The Essential Residue Analysis and Application of UDP-glycosyltransferase from Bacillus Cereus

• Main Authors: Lu, Chia-Yu, 呂佳諭
• Other Authors: Li, Yaw-Kuen
• Format: Others
• Language: zh-TW
• Published: 2011
• Online Access: http://ndltd.ncl.edu.tw/handle/61476715553553563915

碩士 === 國立交通大學 === 應用化學系碩博士班 === 99 === Quercetin is a kind of flavonol which attracts considerable interest due to its anti-oxidant, anti-bacterial, anti-cancer and blocking human platelet aggregation properties. Quercetin 3-o-β-D-glucoside is effective in oxidative stress defensing and free radical scavenging. Quercetin glucosides are known to have increased stability, solubility and bioavailability when compared with quercetin. In the past, the way to get secondary metabolites is either chemical synthesis or plants extraction, but the complicated procedures in them have led to an increasing interest in the use of enzyme catalysis. In this research, we use UDP-glycosyltransferases from Bacillus cereus (BcGT-1) to convert quercetin to quercetin glucoside. In expression and purification of BcGT-1, keeping high oxygen concentration in the culture solution and using phosphate buffer with dithiothreitol to avoid forming the intra- or inter- protein disulfide bonds are key points to purify protein. The quercetin has five potential glucosylation positions to synthesize quercetin monoglucosides.
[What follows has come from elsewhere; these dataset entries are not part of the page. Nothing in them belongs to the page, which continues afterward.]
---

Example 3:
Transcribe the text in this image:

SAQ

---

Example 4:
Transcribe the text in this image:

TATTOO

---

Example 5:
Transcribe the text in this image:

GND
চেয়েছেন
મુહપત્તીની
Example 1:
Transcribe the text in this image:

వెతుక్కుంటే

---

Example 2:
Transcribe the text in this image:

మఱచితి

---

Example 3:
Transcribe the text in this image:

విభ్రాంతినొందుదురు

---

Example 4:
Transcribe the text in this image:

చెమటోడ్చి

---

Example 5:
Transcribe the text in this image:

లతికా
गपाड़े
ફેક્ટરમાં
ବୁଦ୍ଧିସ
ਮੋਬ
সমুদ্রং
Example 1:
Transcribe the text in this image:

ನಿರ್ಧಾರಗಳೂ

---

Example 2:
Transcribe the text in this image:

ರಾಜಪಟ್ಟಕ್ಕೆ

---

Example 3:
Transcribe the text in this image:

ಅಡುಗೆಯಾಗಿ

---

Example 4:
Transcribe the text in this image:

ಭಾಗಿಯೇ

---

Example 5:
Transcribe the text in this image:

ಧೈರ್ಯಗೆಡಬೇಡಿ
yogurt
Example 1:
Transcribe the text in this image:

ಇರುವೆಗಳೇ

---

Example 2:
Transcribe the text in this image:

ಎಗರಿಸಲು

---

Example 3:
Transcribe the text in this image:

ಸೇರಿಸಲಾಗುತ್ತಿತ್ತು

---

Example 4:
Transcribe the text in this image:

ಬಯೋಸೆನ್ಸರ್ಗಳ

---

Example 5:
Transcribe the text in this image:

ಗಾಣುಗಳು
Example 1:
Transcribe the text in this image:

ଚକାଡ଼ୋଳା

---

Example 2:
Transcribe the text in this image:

In order to confirm the detail structure of these different quercetin monoglucosides, they are produced and separated by HPLC and identified their structure by 1H-NMR and LC-MS. Surprisingly, our result shows that the major products are 3’-O (50.4%) and 4’-O (42.1%) glucosides which is different to Joong-Hoon, Ahn’s previous result (3-O and 7-O glucosides are major). On the other hand, in order to understand the essential groups of BcGT-1, we compare three UGTs (UGT71G1、VvGT1 and OleI) from different resources with BcGT-1 and speculate that the four amino acids, His-14, Phe-240, Glu-310 and Asp-326 of BcGT-1, which are highly related to catalytic activity. According to our mutation results and papers review, we suggest His-14 as catalytic base and Glu-310 as a key residue that may interact with O2* and O3* of the ribose ring are the essential amino acid groups of BcGT-1.